Asked on: 27 May 2015
Department for Education
Schools: Standards
Commons
To ask the Secretary of State for Education, with reference to paragraph 23 of the paper, The Importance of Teaching, published in November 2010, Cm 7980, what steps her Department has taken to establish a new collaboration incentive, which financially rewards schools which effectively support weaker schools and demonstrably improve their performance; what level of incentive was offered to how many schools under that scheme; what her policy is on continuing that policy; and what level of incentive to how many schools she plans to offer over the next five years.
A
Answered by: Nick Gibb
Answered on: 01 June 2015

Collaboration and partnership working are essential components of the academies and free schools programme. Over 50% of academies are in multi-academy trusts and a Department for Education report last year showed that 87% of academies support other schools. The department has also supported collaboration through the development of system leaders, enabling the best school leaders to drive improvement.

The department has implemented the Teaching Schools programme, with 644 teaching schools as of 21 May 2015. Since 2011, when the Teaching Schools programme began, £100m has been committed to developing the Teaching Schools network.

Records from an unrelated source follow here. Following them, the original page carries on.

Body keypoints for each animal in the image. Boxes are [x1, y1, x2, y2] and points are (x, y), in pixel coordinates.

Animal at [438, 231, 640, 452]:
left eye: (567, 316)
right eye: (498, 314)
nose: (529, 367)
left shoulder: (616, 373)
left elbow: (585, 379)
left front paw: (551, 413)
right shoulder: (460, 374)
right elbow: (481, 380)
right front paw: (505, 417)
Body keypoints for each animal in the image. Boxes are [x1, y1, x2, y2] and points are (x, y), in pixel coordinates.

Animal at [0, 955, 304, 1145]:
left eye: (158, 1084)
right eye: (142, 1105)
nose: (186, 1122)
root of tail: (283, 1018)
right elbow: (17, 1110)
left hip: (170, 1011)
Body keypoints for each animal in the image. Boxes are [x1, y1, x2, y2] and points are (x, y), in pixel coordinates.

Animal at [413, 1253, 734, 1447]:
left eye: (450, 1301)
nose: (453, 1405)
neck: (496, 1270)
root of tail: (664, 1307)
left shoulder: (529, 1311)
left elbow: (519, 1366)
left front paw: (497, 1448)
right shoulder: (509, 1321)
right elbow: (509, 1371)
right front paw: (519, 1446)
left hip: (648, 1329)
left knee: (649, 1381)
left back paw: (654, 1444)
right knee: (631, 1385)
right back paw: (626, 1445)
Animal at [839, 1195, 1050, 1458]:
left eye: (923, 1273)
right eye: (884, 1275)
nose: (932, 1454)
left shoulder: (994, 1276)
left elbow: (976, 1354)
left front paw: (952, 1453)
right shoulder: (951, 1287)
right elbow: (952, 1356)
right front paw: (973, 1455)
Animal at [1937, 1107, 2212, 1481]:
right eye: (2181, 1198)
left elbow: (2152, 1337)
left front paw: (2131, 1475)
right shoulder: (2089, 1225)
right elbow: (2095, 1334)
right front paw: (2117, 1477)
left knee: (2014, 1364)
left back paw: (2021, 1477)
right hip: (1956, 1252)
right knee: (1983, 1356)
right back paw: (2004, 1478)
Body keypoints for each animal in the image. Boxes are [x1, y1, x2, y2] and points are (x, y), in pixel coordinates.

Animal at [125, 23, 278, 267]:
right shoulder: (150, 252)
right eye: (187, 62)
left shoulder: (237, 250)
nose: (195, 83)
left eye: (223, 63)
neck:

Teaching schools are required to establish alliances of schools with which they work directly to provide school based initial teacher training, school-to-school support, research and development activity, and continuous professional development.

The department has also grown the number of National Leaders of Education (NLEs) from 470 in 2010 to 1040 as of 21 May 2015. NLEs are outstanding leaders who support other schools in challenging circumstances to improve. Each NLE receives a £6,000 annual bursary which covers the costs their school incurs in providing collaborative support to underperforming schools.

The department also introduced a School-to-School Support Fund in September 2014. The School-to-School Support Fund provides grant funding for teaching schools and NLEs to support school improvement by working with underperforming schools in the areas of greatest need through specific time-limited interventions.